### ACTIVITY
Within the listing below, how many lines include the string "setup"? Reply with only the number.

─── RECORDS FOR THE TASK

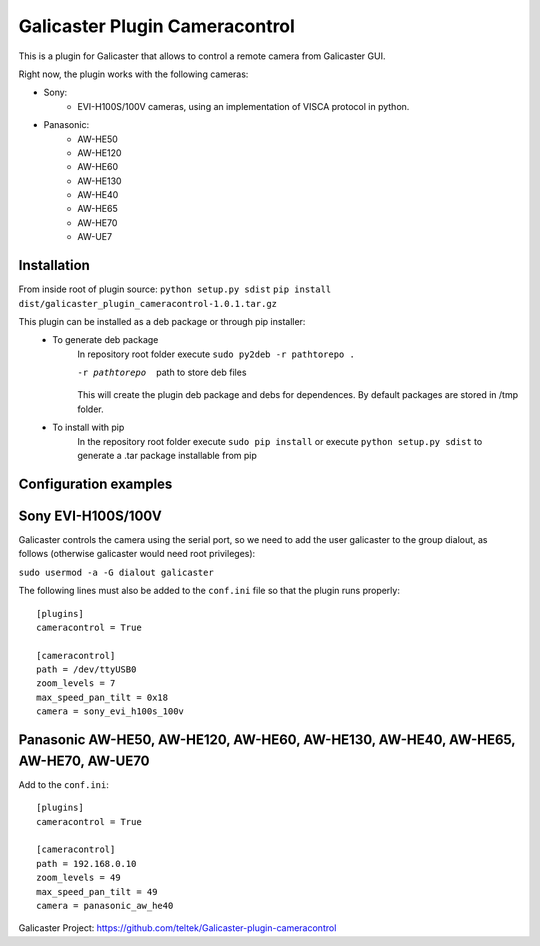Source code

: Galicaster Plugin Cameracontrol
===============================

This is a plugin for Galicaster that allows to control a remote camera from Galicaster GUI.

Right now, the plugin works with the following cameras:

- Sony:
	- EVI-H100S/100V cameras, using an implementation of VISCA protocol in python.
- Panasonic:
	- AW-HE50
	- AW-HE120
	- AW-HE60
	- AW-HE130
	- AW-HE40
	- AW-HE65
	- AW-HE70
	- AW-UE7

Installation
------------

From inside root of plugin source:
``python setup.py sdist``
``pip install dist/galicaster_plugin_cameracontrol-1.0.1.tar.gz``

This plugin can be installed as a deb package or through pip installer:
	- To generate deb package
		In repository root folder execute ``sudo py2deb -r pathtorepo .``

		-r pathtorepo  path to store deb files

		This will create the plugin deb package and debs for dependences. By default packages are stored in /tmp folder.

	- To install with pip
		In the repository root folder execute ``sudo pip install`` or execute ``python setup.py sdist`` to generate a .tar package installable from pip

Configuration examples
----------------------

Sony EVI-H100S/100V
-------------------

Galicaster controls the camera using the serial port, so we need to add the user galicaster to the group dialout, as follows (otherwise galicaster would need root privileges):

``sudo usermod -a -G dialout galicaster``

The following lines must also be added to the ``conf.ini`` file so that the plugin runs properly:
::
	[plugins]
	cameracontrol = True

	[cameracontrol]
	path = /dev/ttyUSB0
	zoom_levels = 7
	max_speed_pan_tilt = 0x18
	camera = sony_evi_h100s_100v

Panasonic AW-HE50, AW-HE120, AW-HE60, AW-HE130, AW-HE40, AW-HE65, AW-HE70, AW-UE70
----------------------------------------------------------------------------------

Add to the ``conf.ini``:
::
	[plugins]
	cameracontrol = True

	[cameracontrol]
	path = 192.168.0.10
	zoom_levels = 49
	max_speed_pan_tilt = 49
	camera = panasonic_aw_he40

Galicaster Project: https://github.com/teltek/Galicaster-plugin-cameracontrol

──────

### TASK RESULT
2